Harvard Heart Letter | July 2008
Heart beat
Sweeter note sounded for iPod users
In
the summer of 2007, reporting on a study out of Michigan State
University, we cautioned musically minded readers with a pacemaker or
implanted cardioverter-defibrillator (ICD) to keep their iPods or other
digital music players a foot or two away from the heart because they
might interfere with the heart device. Newer work suggests that
probably isnt necessary.
The Michigan State study
surprised Dr. Gregory Webster and his colleagues at Harvard-affiliated
Childrens Hospital in Boston, who hadnt run across a case of an iPod
interfering with a pacemaker or an ICD in any of their patients. So
they tested iPods and three other digital music players on 51 of their
patients with a pacemaker or ICD. Even when the music player was placed
directly on the chest, it had no effect on the pacemaker or ICD, as
shown by tracings on an electrocardiogram. But the music players did interfere with communication between the heart device and the tool used to program or collect information from it.

**PROMPT 1**: Decide whether each statement below agrees with the article on iPods and heart devices. Answer yes or no for each, and quote the words of the article that decide it. (a) The newer testing involved 51 patients. (b) Placing a music player directly on the chest changed how the pacemaker or ICD worked. (c) The music players did not affect communication between the heart device and the tool used with it.
**PROMPT 2**:
Answer these questions from the article on iPods and heart devices.
(a) Which university produced the study reported in the summer of 2007?
(b) Besides iPods, how many other digital music players were tested?
(c) What showed that the music players had no effect on the pacemaker or ICD?
**PROMPT 3**: List every device named in the article on iPods and heart devices, leaving out the electrocardiogram.

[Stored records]
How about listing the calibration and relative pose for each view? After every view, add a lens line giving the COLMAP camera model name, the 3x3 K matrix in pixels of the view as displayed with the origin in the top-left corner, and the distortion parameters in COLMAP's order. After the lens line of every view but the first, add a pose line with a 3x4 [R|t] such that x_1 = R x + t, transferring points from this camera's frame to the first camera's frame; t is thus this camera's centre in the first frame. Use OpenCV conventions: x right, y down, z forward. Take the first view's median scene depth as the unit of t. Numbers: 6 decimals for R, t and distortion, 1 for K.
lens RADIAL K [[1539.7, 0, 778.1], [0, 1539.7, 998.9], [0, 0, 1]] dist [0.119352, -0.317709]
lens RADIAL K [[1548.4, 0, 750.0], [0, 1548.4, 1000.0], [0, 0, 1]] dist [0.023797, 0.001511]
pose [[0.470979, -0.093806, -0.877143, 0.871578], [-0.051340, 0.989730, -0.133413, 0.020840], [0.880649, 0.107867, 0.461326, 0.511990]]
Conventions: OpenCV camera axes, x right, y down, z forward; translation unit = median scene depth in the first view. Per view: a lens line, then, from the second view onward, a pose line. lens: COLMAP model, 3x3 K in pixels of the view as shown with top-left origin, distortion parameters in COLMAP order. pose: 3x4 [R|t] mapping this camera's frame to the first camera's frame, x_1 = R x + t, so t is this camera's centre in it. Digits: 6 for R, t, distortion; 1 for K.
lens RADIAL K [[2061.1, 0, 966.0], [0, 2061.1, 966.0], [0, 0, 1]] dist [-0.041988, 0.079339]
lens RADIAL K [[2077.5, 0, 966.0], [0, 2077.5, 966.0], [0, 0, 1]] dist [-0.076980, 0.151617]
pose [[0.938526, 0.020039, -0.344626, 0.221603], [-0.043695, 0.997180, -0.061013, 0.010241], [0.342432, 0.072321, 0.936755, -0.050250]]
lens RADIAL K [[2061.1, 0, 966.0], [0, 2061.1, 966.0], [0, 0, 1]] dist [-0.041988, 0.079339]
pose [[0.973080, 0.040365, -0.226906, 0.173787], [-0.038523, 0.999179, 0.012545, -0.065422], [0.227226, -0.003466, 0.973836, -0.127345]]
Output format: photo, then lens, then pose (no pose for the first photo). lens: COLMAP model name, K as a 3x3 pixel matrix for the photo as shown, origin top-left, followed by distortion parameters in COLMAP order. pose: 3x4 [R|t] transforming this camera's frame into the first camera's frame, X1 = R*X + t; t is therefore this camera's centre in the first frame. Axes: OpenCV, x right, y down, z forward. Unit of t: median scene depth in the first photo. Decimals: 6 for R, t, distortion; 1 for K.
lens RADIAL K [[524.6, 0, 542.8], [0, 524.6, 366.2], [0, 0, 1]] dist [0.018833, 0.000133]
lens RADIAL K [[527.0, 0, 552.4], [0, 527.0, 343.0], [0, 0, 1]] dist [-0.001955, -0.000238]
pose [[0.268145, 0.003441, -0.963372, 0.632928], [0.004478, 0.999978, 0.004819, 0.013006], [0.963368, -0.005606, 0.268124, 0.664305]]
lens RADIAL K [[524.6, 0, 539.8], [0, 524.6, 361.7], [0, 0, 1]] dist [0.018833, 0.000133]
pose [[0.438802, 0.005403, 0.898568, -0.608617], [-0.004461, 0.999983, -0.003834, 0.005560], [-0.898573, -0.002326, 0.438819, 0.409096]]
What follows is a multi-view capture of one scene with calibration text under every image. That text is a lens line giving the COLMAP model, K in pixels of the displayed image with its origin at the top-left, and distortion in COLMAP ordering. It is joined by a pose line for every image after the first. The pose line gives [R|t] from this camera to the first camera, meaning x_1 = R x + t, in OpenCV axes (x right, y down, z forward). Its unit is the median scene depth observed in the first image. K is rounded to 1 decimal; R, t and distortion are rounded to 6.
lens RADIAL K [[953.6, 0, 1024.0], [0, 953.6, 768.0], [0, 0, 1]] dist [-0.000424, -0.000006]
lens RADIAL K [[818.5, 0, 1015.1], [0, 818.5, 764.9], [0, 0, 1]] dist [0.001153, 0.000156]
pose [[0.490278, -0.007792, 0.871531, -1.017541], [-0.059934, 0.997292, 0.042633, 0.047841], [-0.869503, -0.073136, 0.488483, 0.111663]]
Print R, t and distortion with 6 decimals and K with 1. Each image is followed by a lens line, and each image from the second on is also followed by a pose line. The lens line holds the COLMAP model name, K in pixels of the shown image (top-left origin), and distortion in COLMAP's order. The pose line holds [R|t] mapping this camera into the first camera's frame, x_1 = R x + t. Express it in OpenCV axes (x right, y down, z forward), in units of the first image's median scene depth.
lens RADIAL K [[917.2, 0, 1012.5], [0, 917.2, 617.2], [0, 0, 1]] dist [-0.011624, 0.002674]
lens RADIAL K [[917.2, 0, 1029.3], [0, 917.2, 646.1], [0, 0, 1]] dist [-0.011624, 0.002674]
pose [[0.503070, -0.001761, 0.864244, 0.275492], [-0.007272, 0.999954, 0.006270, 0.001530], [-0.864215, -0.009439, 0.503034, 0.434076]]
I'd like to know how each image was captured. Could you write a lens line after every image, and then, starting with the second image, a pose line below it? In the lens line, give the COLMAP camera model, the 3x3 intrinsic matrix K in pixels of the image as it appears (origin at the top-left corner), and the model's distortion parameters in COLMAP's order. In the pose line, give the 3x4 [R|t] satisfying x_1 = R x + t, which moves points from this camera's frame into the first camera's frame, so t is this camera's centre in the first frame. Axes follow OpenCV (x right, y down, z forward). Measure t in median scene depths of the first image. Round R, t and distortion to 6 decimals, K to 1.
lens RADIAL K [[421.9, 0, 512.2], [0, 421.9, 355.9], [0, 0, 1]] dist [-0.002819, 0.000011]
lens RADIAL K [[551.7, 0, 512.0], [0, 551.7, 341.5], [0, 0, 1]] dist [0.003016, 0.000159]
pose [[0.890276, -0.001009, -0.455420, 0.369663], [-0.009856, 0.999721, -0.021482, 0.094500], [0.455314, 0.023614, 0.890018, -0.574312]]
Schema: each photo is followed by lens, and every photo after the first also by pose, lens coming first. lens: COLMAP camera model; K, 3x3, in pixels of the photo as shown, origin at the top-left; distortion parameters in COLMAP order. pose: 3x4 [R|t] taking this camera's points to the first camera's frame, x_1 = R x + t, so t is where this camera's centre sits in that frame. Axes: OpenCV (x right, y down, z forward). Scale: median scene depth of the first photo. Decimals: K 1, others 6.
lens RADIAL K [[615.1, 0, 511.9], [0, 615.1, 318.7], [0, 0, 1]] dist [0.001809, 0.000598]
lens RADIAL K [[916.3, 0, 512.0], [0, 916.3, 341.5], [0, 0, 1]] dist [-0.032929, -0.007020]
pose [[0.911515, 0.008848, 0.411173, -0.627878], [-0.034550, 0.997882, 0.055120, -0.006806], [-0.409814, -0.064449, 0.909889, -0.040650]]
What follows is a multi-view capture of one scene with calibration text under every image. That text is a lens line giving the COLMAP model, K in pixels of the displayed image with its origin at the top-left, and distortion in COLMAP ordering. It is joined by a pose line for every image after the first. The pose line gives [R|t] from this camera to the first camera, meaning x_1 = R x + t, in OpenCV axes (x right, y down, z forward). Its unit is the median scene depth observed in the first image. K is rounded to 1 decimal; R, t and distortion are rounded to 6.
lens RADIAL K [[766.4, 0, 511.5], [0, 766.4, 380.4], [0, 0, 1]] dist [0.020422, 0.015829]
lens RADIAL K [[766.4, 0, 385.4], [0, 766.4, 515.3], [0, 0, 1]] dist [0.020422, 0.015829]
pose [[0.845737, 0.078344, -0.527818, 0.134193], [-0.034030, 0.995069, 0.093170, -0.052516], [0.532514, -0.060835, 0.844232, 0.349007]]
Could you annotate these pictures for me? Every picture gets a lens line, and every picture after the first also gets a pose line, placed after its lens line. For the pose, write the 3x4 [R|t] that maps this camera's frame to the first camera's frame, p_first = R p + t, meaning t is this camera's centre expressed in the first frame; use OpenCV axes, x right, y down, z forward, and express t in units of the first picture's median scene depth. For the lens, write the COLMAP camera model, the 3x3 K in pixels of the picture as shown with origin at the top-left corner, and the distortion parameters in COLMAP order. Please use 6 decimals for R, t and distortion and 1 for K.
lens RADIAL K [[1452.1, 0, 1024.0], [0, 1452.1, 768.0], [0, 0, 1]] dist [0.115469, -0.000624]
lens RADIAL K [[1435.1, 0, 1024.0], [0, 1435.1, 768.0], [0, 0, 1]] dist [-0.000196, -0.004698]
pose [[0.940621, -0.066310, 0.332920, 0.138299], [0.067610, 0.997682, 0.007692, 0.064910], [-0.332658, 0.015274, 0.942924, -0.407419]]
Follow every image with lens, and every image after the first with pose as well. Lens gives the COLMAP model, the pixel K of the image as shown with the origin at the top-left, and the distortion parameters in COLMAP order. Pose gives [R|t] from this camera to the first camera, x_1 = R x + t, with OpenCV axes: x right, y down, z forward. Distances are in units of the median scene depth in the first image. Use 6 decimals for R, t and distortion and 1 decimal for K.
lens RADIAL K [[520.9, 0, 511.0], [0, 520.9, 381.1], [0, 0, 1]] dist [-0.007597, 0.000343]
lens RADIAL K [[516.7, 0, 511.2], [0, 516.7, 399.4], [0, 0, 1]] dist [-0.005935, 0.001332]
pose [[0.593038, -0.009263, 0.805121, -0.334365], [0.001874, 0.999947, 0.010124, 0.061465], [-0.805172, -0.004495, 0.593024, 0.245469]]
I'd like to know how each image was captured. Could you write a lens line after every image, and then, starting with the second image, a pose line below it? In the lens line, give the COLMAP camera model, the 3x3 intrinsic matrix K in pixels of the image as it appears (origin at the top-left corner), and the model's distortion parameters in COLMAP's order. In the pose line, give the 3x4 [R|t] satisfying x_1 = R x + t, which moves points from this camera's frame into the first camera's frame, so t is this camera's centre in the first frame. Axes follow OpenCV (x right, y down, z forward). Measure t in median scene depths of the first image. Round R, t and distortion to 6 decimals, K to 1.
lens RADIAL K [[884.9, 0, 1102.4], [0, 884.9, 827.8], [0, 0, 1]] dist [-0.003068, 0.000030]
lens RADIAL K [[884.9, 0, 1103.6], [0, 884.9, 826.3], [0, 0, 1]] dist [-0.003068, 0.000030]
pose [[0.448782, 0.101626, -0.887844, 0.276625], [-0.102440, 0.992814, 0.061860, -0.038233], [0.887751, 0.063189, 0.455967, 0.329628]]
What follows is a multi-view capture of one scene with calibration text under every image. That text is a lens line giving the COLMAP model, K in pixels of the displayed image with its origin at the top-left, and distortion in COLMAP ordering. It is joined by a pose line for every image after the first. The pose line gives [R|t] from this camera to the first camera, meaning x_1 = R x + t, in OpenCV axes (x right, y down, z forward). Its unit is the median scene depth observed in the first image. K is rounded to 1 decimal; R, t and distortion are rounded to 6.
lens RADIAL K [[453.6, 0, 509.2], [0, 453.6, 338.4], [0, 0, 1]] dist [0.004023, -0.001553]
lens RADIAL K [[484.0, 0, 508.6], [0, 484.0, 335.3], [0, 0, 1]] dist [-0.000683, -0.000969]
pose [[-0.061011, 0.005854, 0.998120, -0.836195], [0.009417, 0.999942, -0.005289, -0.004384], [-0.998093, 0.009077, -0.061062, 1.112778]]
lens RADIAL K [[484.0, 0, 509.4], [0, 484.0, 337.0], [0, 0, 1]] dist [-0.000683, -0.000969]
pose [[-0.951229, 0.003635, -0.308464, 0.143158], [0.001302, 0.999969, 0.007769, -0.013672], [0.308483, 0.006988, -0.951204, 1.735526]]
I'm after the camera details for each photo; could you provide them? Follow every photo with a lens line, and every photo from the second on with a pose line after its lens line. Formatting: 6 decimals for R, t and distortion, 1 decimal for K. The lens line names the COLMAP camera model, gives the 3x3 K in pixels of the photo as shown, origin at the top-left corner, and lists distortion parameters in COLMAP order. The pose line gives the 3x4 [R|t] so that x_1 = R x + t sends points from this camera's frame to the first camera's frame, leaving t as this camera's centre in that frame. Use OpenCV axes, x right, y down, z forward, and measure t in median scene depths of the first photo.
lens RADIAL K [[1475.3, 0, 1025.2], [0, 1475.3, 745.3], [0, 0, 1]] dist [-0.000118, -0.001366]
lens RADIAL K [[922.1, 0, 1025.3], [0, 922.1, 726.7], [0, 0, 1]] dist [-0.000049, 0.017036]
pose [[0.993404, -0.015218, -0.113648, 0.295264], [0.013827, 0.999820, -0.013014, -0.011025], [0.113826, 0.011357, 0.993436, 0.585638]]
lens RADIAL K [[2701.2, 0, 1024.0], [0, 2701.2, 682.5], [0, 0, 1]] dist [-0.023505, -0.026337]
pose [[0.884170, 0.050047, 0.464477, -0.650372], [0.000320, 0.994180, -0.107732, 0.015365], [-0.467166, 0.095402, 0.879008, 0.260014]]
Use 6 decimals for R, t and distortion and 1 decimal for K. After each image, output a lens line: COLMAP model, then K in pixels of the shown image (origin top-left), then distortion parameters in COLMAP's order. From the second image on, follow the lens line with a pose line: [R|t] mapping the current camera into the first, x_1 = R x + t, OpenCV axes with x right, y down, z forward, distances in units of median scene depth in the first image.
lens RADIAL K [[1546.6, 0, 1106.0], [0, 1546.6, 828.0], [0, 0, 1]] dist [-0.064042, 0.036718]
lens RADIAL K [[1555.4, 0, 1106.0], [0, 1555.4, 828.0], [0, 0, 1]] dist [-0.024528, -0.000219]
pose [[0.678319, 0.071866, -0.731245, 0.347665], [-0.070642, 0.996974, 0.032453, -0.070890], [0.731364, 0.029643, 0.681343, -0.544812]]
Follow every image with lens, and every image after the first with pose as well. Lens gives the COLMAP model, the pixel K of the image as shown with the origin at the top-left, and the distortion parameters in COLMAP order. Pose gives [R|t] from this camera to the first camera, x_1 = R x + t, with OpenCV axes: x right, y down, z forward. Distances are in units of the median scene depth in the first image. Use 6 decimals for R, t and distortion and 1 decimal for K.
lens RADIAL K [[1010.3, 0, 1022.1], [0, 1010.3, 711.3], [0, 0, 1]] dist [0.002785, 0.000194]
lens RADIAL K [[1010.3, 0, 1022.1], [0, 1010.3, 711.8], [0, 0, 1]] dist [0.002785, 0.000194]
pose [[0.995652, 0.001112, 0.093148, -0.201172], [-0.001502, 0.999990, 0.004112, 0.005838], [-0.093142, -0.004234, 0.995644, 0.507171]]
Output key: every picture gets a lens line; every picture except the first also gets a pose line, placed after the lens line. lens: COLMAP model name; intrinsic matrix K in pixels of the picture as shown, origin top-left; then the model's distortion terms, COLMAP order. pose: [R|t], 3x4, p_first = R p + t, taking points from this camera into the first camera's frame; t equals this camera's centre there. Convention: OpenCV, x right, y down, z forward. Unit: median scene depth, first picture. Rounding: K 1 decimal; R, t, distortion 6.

**ANSWER SECTION 1**:
(a) Yes: "on 51 of their patients with a pacemaker or ICD"
(b) No: "Even when the music player was placed directly on the chest, it had no effect on the pacemaker or ICD"
(c) No: "But the music players did interfere with communication between the heart device and the tool used to program or collect information from it."

**ANSWER SECTION 2**:
(a) Michigan State University
(b) Three
(c) Tracings on an electrocardiogram

**ANSWER SECTION 3**:
Pacemaker
Implanted cardioverter-defibrillator (ICD)
iPod
Other digital music players
The tool used to program or collect information from the heart device